- [Extract to read]
=====

Ready for Some Serious Diving in Southeast Asia ?

Ready for Some Serious Diving in Southeast Asia ?

Prepared by Harold Stephens
Travel Correspondent for Thai Airways International

       It’s not for the casual scuba diver, diving on lost wrecks, but for the experienced diver it is possible. The bottom of the ocean floors of Southeast Asia is littered with wrecks, both ancient and recent, wrecks that are waiting to be discovered.
       It’s hard to imagine that prior to World War II divers had to use hard hats with pumped-in air to explore ocean bottoms. Diving was limited to professionals only. Then came the development of scuba diving equipment and a whole new era in underwater exploration began.
       Marine archaeology for the scholar was now possible and another very profitable pastime took on new dimensions—treasure hunting. What started in the Mediterranean as a search for Greek and Roman amphora-laden galleys eventually led to the quest for sunken gold-laden Spanish vessels in the Caribbean.
       Such discoveries in the Caribbean are common. Records show that in the waters around Florida alone Spain lost some 381 vessels in a period lasting less than 150 years. And nearly every ship lost was carrying gold, silver or precious stones, in some instances all three.
       Until very recently, marine archaeology and treasure diving was concentrated in the Mediterranean and the Caribbean. Then in the late 1970s, Thai fishermen found a sunken Chinese junk off their southern Sattahip coast, and a new world of exploration opened up.
       On hundreds of previous occasions, Thai fishermen had found bits of pottery in their nets but had not thought much about it. But when they brought back three unbroken pieces which they had untangled from their nets, and were offered a handsome price by an art dealer, the picture changed. The fishermen returned to the site and collected 82 more ceramics, which they sold for a reported US$1,500. The quest was on.
       The Sattahip incident highlighted the fact that the Asian undersea world is virtually unexplored. Yet the history of the region is filled with accounts of sea voyages, voyages that had certainly resulted in countless wrecks that had scattered their remains on the ocean floor.
       China had been sending her junks on expeditions of trade and exploration to far reaches of Asia for some 2000 years. Commerce in the area was active when Rome was only a minor trading post. Ships of a dozen eastern nations plied the Asian seas for centuries and how many spilled their treasures on uncharted coasts or submerged coral reefs?
       The biggest difficulty with marine archaeology is finding sunken vessels in the first place. Even after they have been reported lost in a given area the problem is not solved. Survivors from a shipwreck are less than accurate in fixing positions. Even more confusing is the fact that most vessels go down on the windward sides of reefs, where their bottoms are torn out by coral. Considering that coral can grow a centimeter a year, only a few years are needed for a ship, with its cannons, anchors and cargo, to lose its distinctive shape and outline. And wooden hulls, within a few years, unless protected by sand or mud, will be eaten away by worms.

=====

- [Data excerpts]
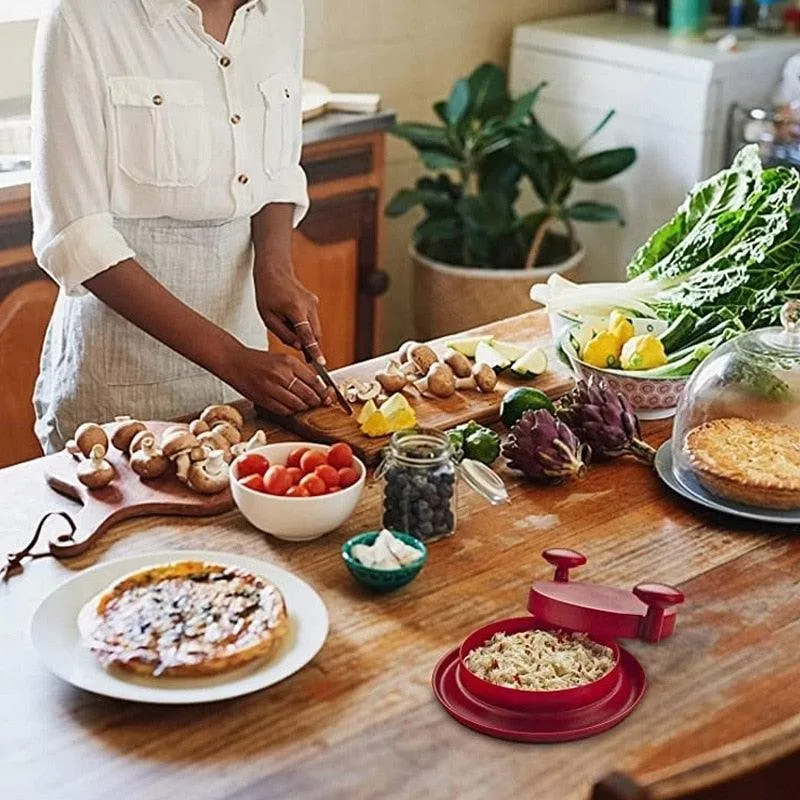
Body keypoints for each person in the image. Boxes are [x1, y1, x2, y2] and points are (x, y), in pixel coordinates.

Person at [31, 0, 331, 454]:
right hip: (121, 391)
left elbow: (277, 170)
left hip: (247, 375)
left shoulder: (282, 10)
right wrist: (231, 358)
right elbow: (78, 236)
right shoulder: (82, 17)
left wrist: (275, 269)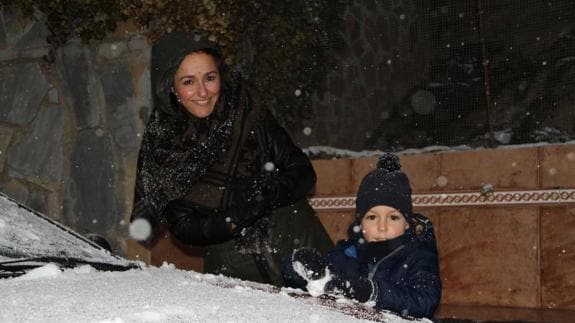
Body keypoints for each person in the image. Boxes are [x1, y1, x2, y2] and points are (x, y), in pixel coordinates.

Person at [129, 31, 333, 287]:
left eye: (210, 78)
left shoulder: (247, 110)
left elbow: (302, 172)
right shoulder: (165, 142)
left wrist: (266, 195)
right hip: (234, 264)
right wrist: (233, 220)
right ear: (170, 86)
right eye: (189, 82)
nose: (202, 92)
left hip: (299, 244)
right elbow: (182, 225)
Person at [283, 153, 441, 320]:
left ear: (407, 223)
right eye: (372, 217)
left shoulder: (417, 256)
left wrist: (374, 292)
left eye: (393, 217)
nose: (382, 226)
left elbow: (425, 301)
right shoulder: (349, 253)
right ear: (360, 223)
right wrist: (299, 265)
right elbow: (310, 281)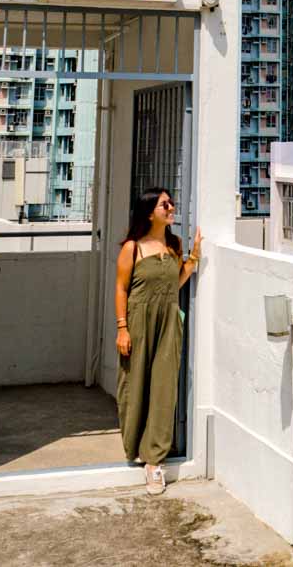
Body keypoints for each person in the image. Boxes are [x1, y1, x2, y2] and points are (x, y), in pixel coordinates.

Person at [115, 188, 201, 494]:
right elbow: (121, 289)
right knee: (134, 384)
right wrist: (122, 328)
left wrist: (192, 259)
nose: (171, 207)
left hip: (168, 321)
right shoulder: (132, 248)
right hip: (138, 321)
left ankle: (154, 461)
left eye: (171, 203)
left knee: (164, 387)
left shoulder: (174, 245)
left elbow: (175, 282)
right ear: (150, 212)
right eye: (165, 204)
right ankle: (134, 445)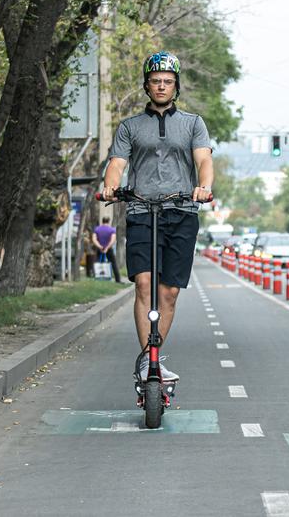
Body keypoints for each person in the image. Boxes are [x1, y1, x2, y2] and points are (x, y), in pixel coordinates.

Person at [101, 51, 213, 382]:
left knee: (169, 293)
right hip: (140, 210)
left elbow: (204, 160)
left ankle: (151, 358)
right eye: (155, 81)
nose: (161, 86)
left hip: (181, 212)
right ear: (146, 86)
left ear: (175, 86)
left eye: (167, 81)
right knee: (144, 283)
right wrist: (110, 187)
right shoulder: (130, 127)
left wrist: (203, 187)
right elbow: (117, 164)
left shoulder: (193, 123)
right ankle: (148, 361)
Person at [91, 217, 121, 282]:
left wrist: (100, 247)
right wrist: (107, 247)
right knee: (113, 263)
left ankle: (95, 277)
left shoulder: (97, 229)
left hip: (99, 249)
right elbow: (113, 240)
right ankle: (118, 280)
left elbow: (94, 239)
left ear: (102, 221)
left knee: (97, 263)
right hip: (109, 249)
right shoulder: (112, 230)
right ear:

=====

Transcribe the passage of the wreck-diving article above between "It’s hard to" and "underwater exploration began.", inclusive.

- [Problem solution]
It’s hard to imagine that prior to World War II divers had to use hard hats with pumped-in air to explore ocean bottoms. Diving was limited to professionals only. Then came the development of scuba diving equipment and a whole new era in underwater exploration began.